Challenge 1: Duplicate the entries from their start up to and including the line that contains "v(29.14, 16.5) *".

Provided text:
>> BEGIN

Anyway, for a year, Ewin tried and failed to rule out a superfast classical algorithm for the KP problem—eventually, of course, discovering the unexpected reason for the failure! Throughout this journey, I served as Ewin’s occasional sounding board, but can take no further credit for the result. Indeed, I admit that I was initially skeptical when Ewin told me that phase estimation did not look essential after all for generating superfast recommendations—that a classical algorithm could get a similar effect by randomly sampling a tiny submatrix of the user preference matrix, and then carefully exploiting a variant of a 2004 result by Frieze, Kannan, and Vempala. So when I was in Berkeley a few weeks ago for the Simons quantum computing program, I had the idea of flying Ewin over to explain the new result to the experts, including Kerenidis and Prakash themselves. After four hours of lectures and Q&A, a consensus emerged that the thing looked solid. Only after that gauntlet did I advise Ewin to put the preprint online.
So what’s next? Well, one obvious challenge is to bring down the running time of Ewin’s algorithm, and (as I mentioned before) to investigate whether or not it could give a practical benefit today. A different challenge is to find some other example of a quantum algorithm that solves a real-world machine learning problem with only a polylogarithmic number of queries … one for which the exponential quantum speedup will hopefully be Ewin-proof, ideally even provably so! The field is now wide open. It’s possible that my Forrelation problem, which Raz and Tal recently used for their breakthrough oracle separation between BQP and PH, could be an ingredient in such a separation.

>> END

Challenge 2: List every person named in the text about the classical recommendation algorithm.

[Stored entries]

>> BEGIN

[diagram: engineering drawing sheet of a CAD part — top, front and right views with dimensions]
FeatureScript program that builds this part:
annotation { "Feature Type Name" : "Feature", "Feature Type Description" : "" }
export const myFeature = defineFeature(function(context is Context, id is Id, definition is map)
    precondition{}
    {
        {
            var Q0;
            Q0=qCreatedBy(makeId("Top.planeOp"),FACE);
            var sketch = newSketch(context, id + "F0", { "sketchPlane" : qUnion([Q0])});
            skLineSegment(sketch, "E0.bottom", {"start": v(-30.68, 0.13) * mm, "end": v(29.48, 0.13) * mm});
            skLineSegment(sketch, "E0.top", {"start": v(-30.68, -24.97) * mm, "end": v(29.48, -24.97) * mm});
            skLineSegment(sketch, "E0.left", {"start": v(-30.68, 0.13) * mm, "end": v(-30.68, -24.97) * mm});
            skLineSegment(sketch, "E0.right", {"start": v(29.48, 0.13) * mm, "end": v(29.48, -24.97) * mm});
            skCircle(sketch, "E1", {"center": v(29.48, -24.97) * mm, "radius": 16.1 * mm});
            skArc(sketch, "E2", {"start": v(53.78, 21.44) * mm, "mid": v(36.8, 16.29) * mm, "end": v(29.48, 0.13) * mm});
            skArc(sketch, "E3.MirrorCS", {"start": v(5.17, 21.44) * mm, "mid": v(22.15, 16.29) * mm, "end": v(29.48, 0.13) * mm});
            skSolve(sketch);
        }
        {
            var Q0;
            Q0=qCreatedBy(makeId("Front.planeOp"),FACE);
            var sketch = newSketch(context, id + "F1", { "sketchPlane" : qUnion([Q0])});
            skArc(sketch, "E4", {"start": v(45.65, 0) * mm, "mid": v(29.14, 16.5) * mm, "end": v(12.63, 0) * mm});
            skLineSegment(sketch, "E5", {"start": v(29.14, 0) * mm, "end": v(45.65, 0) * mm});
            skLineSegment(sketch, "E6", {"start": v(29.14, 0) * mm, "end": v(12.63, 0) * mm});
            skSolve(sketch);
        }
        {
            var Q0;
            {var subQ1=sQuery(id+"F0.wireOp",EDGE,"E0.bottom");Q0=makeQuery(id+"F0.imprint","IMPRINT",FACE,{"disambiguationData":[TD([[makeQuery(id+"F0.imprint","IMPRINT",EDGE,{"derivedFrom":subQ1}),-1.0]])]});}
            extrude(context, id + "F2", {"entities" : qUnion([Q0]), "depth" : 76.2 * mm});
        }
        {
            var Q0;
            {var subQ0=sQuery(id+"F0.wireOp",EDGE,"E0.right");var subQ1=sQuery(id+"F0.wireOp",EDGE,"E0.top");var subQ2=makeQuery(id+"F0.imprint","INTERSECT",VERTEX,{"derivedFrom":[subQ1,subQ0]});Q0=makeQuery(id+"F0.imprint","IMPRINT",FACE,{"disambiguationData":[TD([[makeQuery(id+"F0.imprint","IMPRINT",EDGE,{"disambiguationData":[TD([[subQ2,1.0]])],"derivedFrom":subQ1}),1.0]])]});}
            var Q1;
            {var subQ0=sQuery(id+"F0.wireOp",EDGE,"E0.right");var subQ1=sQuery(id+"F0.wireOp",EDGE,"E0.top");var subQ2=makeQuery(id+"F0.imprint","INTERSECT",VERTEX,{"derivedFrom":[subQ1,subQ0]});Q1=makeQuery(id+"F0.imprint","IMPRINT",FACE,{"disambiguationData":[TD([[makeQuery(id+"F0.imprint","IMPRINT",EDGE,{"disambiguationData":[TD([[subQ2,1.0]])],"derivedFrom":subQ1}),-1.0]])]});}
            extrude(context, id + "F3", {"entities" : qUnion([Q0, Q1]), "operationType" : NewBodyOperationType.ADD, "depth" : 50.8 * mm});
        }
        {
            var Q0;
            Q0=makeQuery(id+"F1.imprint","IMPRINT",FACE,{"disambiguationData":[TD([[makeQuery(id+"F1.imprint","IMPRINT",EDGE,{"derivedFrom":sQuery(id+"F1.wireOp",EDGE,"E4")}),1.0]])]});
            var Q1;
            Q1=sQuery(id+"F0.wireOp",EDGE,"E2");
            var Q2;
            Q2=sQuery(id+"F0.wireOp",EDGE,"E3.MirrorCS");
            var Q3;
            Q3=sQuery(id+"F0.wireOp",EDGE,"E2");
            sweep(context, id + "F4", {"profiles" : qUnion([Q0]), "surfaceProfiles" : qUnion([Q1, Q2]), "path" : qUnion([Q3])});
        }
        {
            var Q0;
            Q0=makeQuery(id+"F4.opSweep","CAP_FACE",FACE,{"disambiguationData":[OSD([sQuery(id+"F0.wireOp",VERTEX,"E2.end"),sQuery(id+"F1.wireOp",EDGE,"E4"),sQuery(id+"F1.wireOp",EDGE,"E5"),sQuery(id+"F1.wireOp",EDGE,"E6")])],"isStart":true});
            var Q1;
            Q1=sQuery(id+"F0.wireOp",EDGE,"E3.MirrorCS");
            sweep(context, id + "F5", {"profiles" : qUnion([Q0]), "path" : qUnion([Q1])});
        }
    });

>> END

Correct response 1:
[diagram: engineering drawing sheet of a CAD part — top, front and right views with dimensions]
FeatureScript program that builds this part:
annotation { "Feature Type Name" : "Feature", "Feature Type Description" : "" }
export const myFeature = defineFeature(function(context is Context, id is Id, definition is map)
    precondition{}
    {
        {
            var Q0;
            Q0=qCreatedBy(makeId("Top.planeOp"),FACE);
            var sketch = newSketch(context, id + "F0", { "sketchPlane" : qUnion([Q0])});
            skLineSegment(sketch, "E0.bottom", {"start": v(-30.68, 0.13) * mm, "end": v(29.48, 0.13) * mm});
            skLineSegment(sketch, "E0.top", {"start": v(-30.68, -24.97) * mm, "end": v(29.48, -24.97) * mm});
            skLineSegment(sketch, "E0.left", {"start": v(-30.68, 0.13) * mm, "end": v(-30.68, -24.97) * mm});
            skLineSegment(sketch, "E0.right", {"start": v(29.48, 0.13) * mm, "end": v(29.48, -24.97) * mm});
            skCircle(sketch, "E1", {"center": v(29.48, -24.97) * mm, "radius": 16.1 * mm});
            skArc(sketch, "E2", {"start": v(53.78, 21.44) * mm, "mid": v(36.8, 16.29) * mm, "end": v(29.48, 0.13) * mm});
            skArc(sketch, "E3.MirrorCS", {"start": v(5.17, 21.44) * mm, "mid": v(22.15, 16.29) * mm, "end": v(29.48, 0.13) * mm});
            skSolve(sketch);
        }
        {
            var Q0;
            Q0=qCreatedBy(makeId("Front.planeOp"),FACE);
            var sketch = newSketch(context, id + "F1", { "sketchPlane" : qUnion([Q0])});
            skArc(sketch, "E4", {"start": v(45.65, 0) * mm, "mid": v(29.14, 16.5) * mm, "end": v(12.63, 0) * mm});

Correct response 2: Ewin, Frieze, Kannan, Vempala, Kerenidis, Prakash, Raz, Tal